Counterfactual Theory of Value

The Labor Theory of Value argues that the value of a product or a service is determined by the amount of labor required to produce it. If so, something that takes 100 hours to produce is worth 10x more than something that takes 10 hours.

One issue with the Labor Theory is it often causes people to work much harder than they need to, out of a belief that hard work is inherently good. But here, I’d like to answer a conundrum: In startups, why do the founders receive such a disproportionate percentage of equity? The CEO might own 40% of the company, while no employee owns more than 2%. It’s not that the CEO worked harder. And yes, many entrepreneurs argue that they’re being compensated for taking a risk.

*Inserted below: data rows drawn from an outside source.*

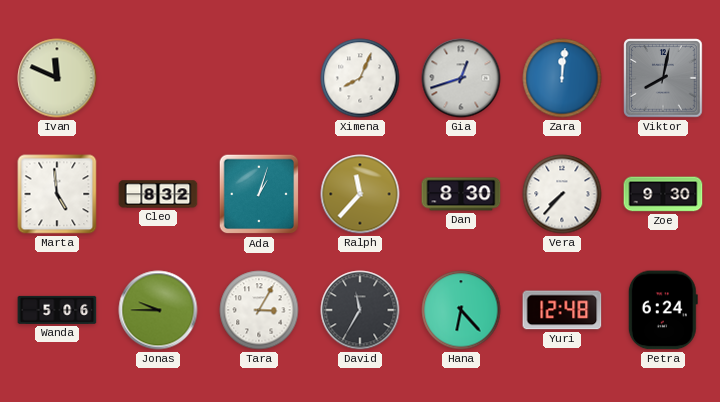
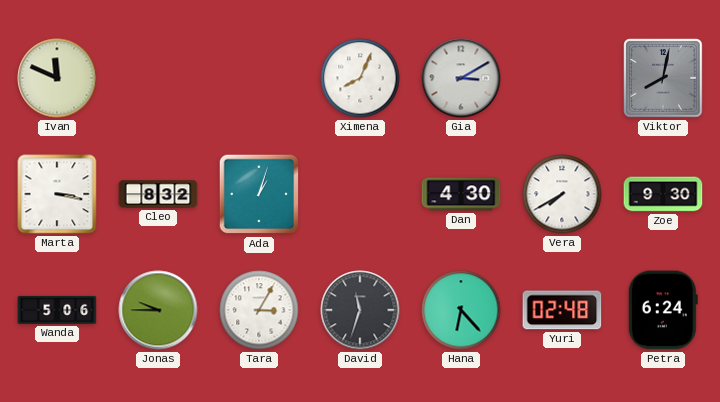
Gia: 12:42 -> 3:10
Zara: 12:01 -> none
Marta: 4:59 -> 3:17
Ralph: 11:37 -> none
Dan: 8:30 -> 4:30
Vera: 7:37 -> 7:40
David: 11:35 -> 11:33
Yuri: 12:48 -> 02:48
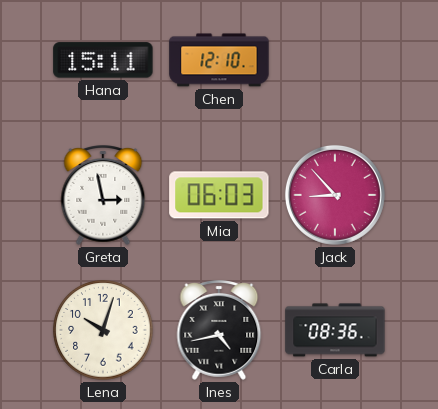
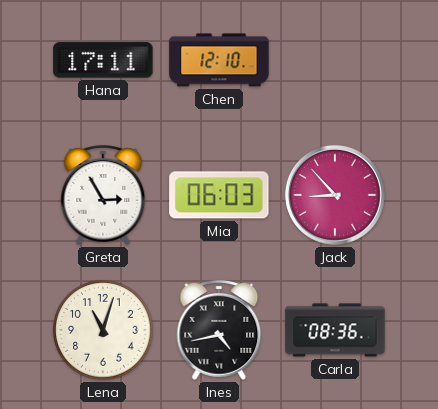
Hana: 15:11 -> 17:11
Greta: 2:58 -> 2:55
Lena: 10:03 -> 11:03
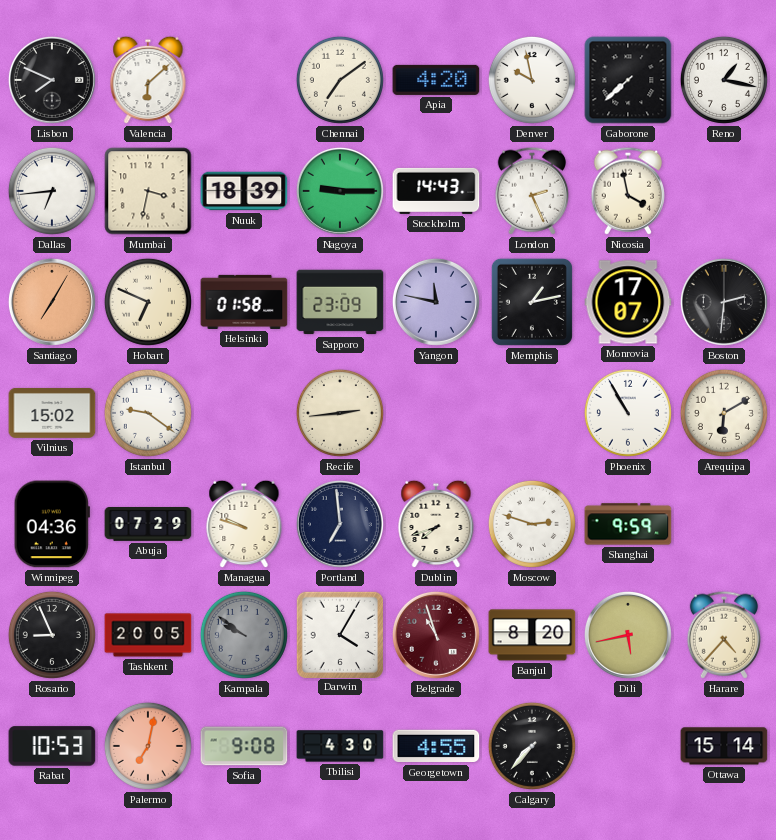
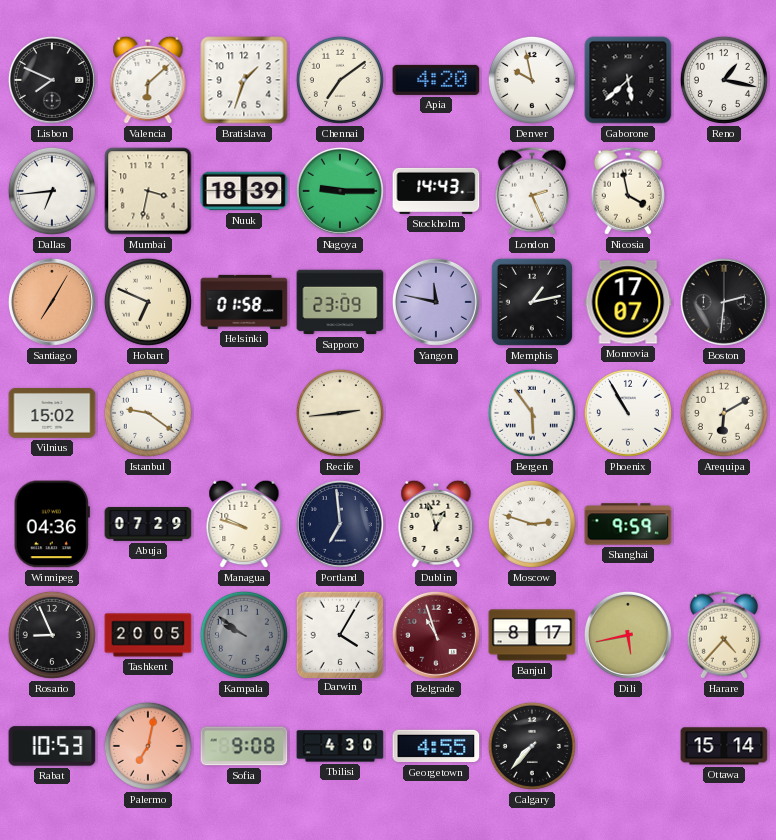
Bratislava: none -> 1:33
Gaborone: 7:38 -> 5:38
Bergen: none -> 5:54
Dublin: 7:42 -> 12:57
Banjul: 8:20 -> 8:17
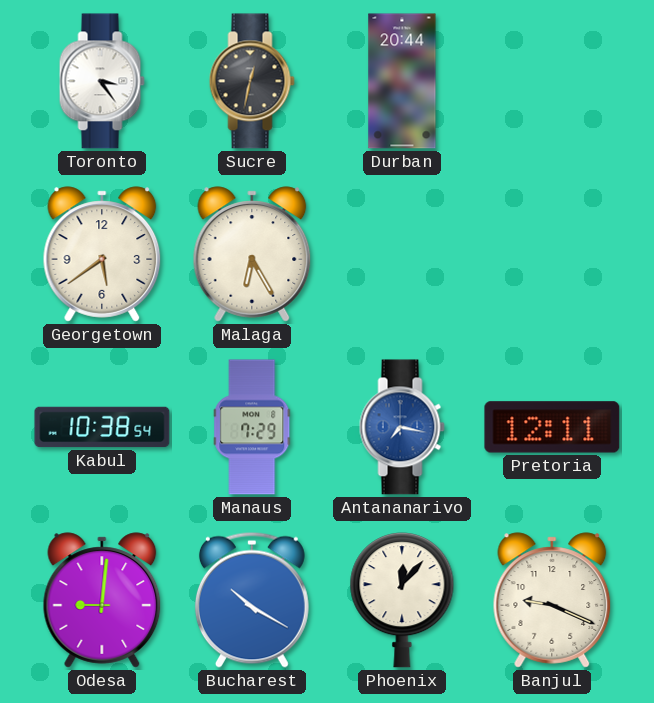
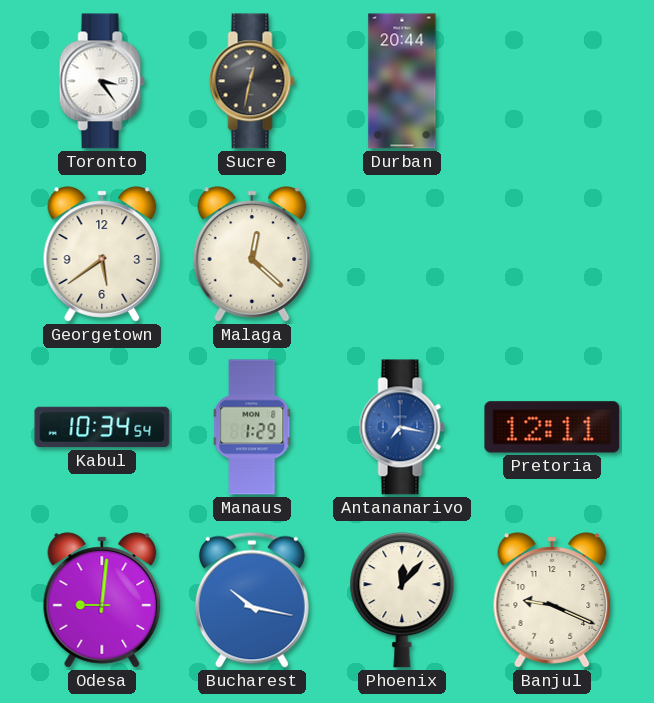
Malaga: 6:25 -> 12:22
Kabul: 10:38 -> 10:34
Manaus: 7:29 -> 1:29
Bucharest: 10:20 -> 10:17
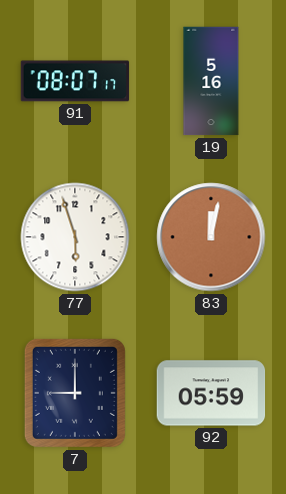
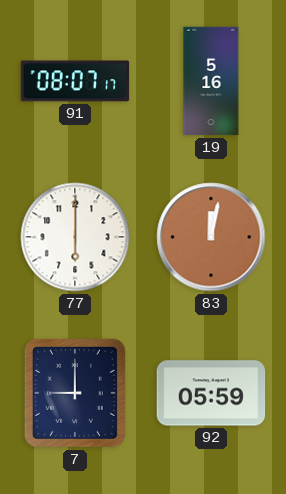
77: 5:57 -> 6:00
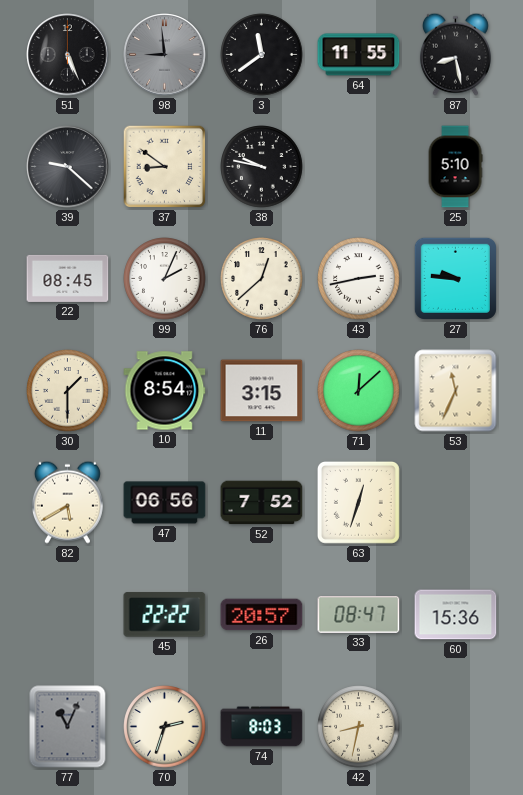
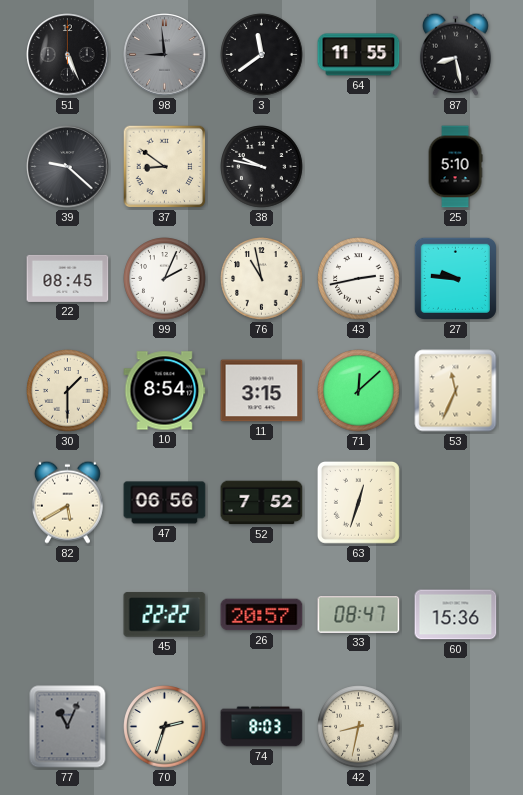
76: 12:38 -> 10:58
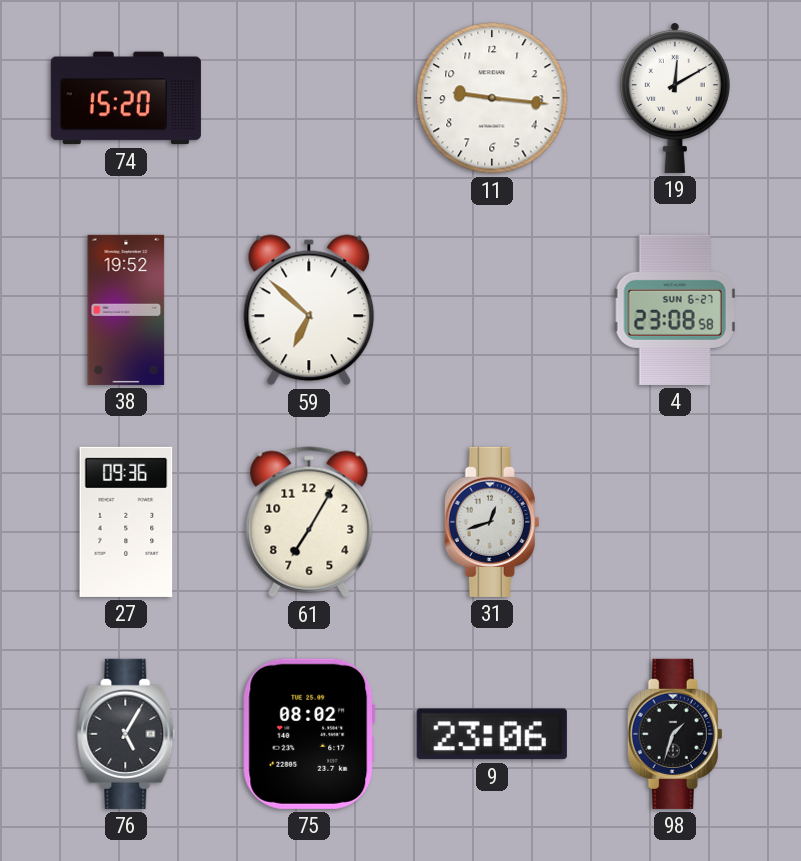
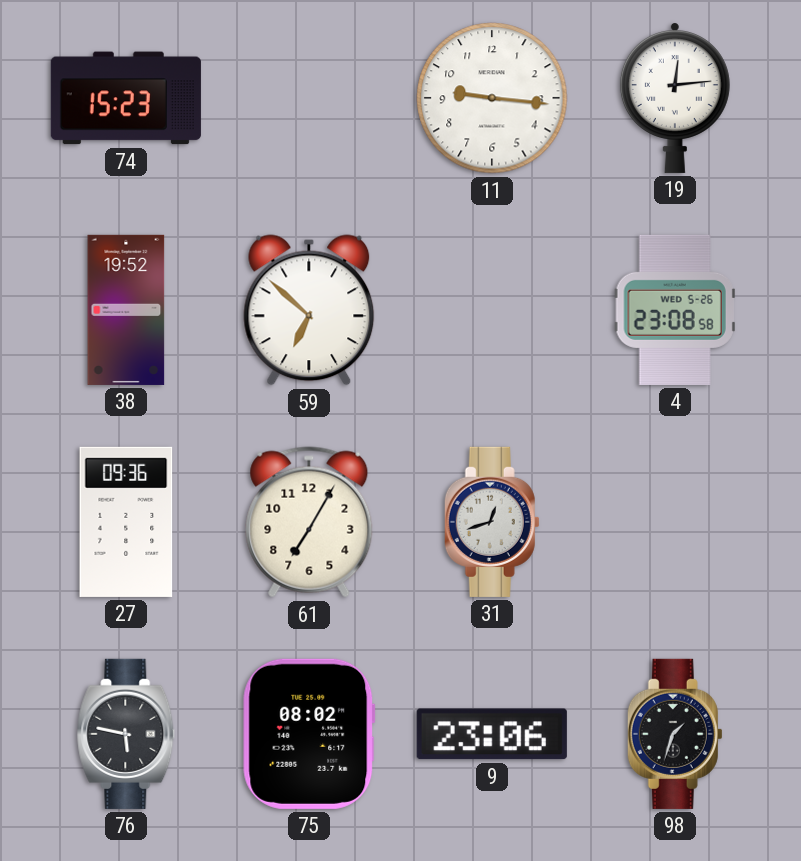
74: 15:20 -> 15:23
19: 12:10 -> 12:14
4 date: SUN 6-27 -> WED 5-26
76: 5:05 -> 5:47
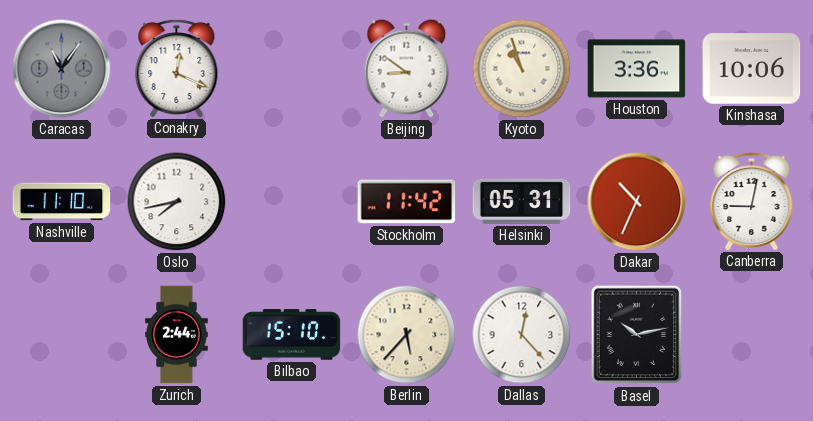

But Johnathan Bi recently asked me: “What if they’re compensated by a Counterfactual Theory of Value?”

That is, what if pay is determined by asking: “How much would this company be worth without this individual?” The lower the valuation, the higher their pay should be — no matter how hard they work.

Baseball managers use the Counterfactual Theory of Value all the time, using a statistic called “Wins Above Replacement.” It predicts how many more wins a player gives their team, compared to whoever would replace them.

Elon Musk provides another example. Today, Tesla is worth more than $1 trillion. Without his will and personality, Tesla probably wouldn’t exist. It certainly wouldn’t have such a cheap cost of capital and so many passionate brand advocates. If Elon resigned tomorrow, the company’s value would likely fall by hundreds of billions of dollars. Taken together, Musk is worth almost $300 billion because the counterfactual would be so different without him.

So when determining somebody’s economic value, ask yourself: “What’s the counterfactual?”